I was dedicated to the Lord as a baby at a Baptist church in Utah. I was raised in the Assemblies of God, competing in Junior Bible Quiz (although I wasn’t very good at it) in elementary school and Fine Arts all throughout high school. I loved attending church as a child, so much so that if my family’s car broke down or the road conditions were too dangerous to drive to church, it would ruin my entire Sunday.
But I no longer feel that way.
It is not that I don’t believe in God. I am a believer in the God of the Bible, and of everything that I have learned about Jesus. I pray and read my Bible every day. My Bible app has to send me reminders, but the important thing here is that I do read it.
And it’s not even that I don’t like church. I want to join the Cru worship team when I start at CSU this fall, and there is nothing quite as powerful as sitting in awe at the stained glass windows in a sanctuary.
But ever since November 9, 2016, I can no longer feel at peace among many of the Christians I had known for the majority of my life. And before you groan and call me a snowflake, know that I respect political differences. Not everyone can support the pro-choice or LGBTQ movements, and I understand why.
But here is what I cannot understand.
For the longest time, I believed that Christians were required to vote Republican, and that I would be writing myself a ticket to Hell if I admitted that perhaps I believed my LGBT brothers and sisters deserved the right to marry, or that maybe the state of Israel is not blameless. Even now, it makes me feel strange to tell my peers that I am a registered Democrat. But I refuse to be shamed or silenced on this, and boy do I have a lot to say.
First of all, how did we get here in the first place? I’m a black woman, so obviously I was never surprised that social injustice was still a thing, but… at what point did any of you think that it was a good idea to elect someone with no political experience who ran his entire campaign on hate? *sighs and adjusts glasses* I don’t understand how anyone could have thought that he was a better alternative to Clinton. But we’re beyond that now.
Everything that I feared about this administration has come true. I love the USA, and I respect those who have worked to protect it (e.g. my literal dad), but I do not respect Donald Trump or anyone who supports his agenda. And I don’t believe that I should. And I am gradually losing my respect for Evangelicals.
The Church should be fighting against this. And yet, it has not only let all of this happen, but most of the people in it are supporters.
With no due respect (because at this point, you don’t deserve it), how can you be a Christian and support the detainment of immigrants seeking Asylum? How can you be a Christian and believe that we should not house refugees? How can you support the separation of children from their caregivers?

> Recorded information:
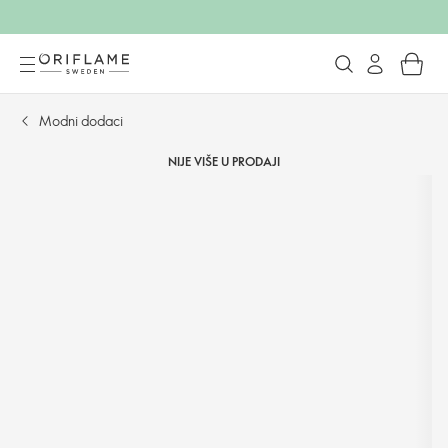
Modni dodaci
NIJE VIŠE U PRODAJI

> Exercise instructions:
(1) In the essay, rewrite the paragraph beginning "I was dedicated to the Lord as a baby" as a short bulleted list that keeps its main facts.
(2) Reproduce the passage of the essay starting with "Everything that I feared" and going on through "respect for Evangelicals.".

> Responses per task:
(1)
- I was dedicated to the Lord as a baby at a Baptist church in Utah.
- I was raised in the Assemblies of God.
- I competed in Junior Bible Quiz in elementary school, though not very successfully, and in Fine Arts throughout high school.
- I loved church as a child. Missing it because of a car breakdown or dangerous roads ruined my whole Sunday.

(2)
Everything that I feared about this administration has come true. I love the USA, and I respect those who have worked to protect it (e.g. my literal dad), but I do not respect Donald Trump or anyone who supports his agenda. And I don’t believe that I should. And I am gradually losing my respect for Evangelicals.